The CeO2 catalyst is commonly utilized in diesel particulate filter (DPF) to promote soot regeneration. It is necessary to give a particular attention to the performance of hydrothermal aging and the effect on DPF regeneration characteristics. Based on the fixed-bed test bench, the gas and particle emission characteristics of carbon black (PU) oxidation following hydrothermal aging and sieving treatment of CeO2 are investigated under a 3% water concentration condition. CeO2 is subjected to characterization and analysis combined with X-ray Photoelectron Spectroscopy (XPS), Electron Spin Resonance Spectroscopy (ESR), X-ray Powder Diffraction (XRD), and Scanning Electron Microscopy (SEM). The results indicate that the addition of fresh CeO2 proves beneficial in improving the oxidation efficiency (η) of PU, reducing CO emission and the total average particle number (PN). Meanwhile, CO2 emission rapidly increases. After hydrothermal aging, the average catalyst size and agglomeration degree of CeO2 increase, resulting in an increase in lattice defects and bulk oxygen vacancies (VO-b).

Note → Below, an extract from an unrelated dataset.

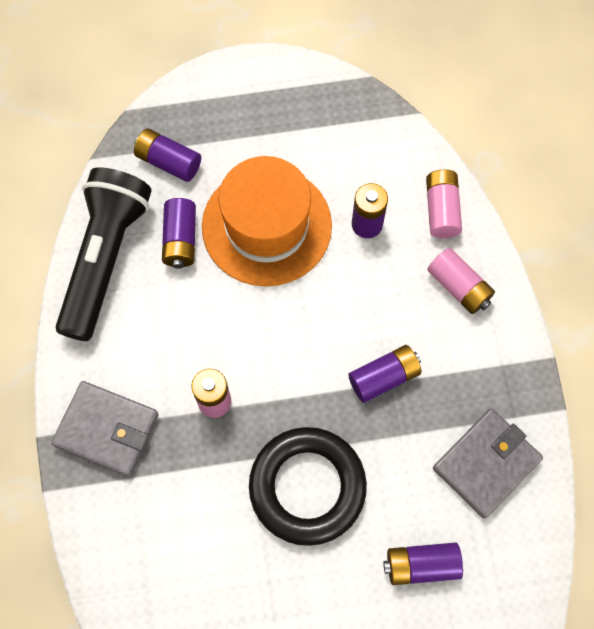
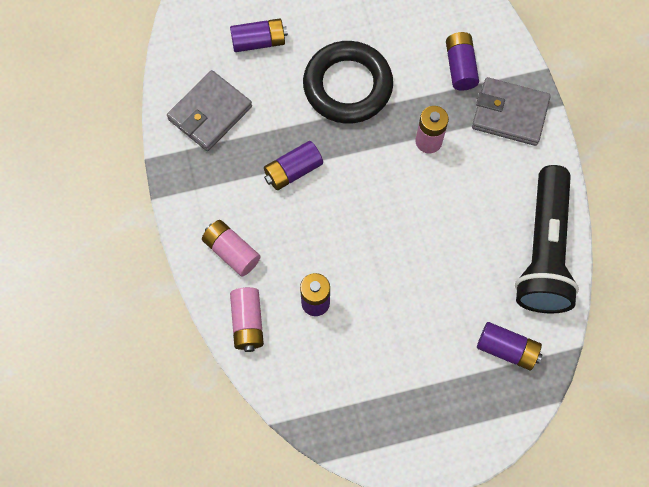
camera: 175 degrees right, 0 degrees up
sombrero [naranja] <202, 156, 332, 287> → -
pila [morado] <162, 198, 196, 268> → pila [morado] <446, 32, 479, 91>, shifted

The reduction of surface oxygen vacancies (VO-s) plays a dominant role in the catalytic oxidation process of PU, leading to a decrease in η and CO2 emission, while CO increase; And the contact mode between CeO2 and PU, as well as alterations in the microstructure of CeO2, consequently contributing to hindering particle movement and reducing total PN. Furthermore, the sieving treatment of catalyst increases particle emission, but significantly promotes the η and reduces harmful gas CO. This research establishes a theoretical and experimental foundation for enhancing the hydrothermal stability of catalysts and controlling particle emission at the DPF outlet.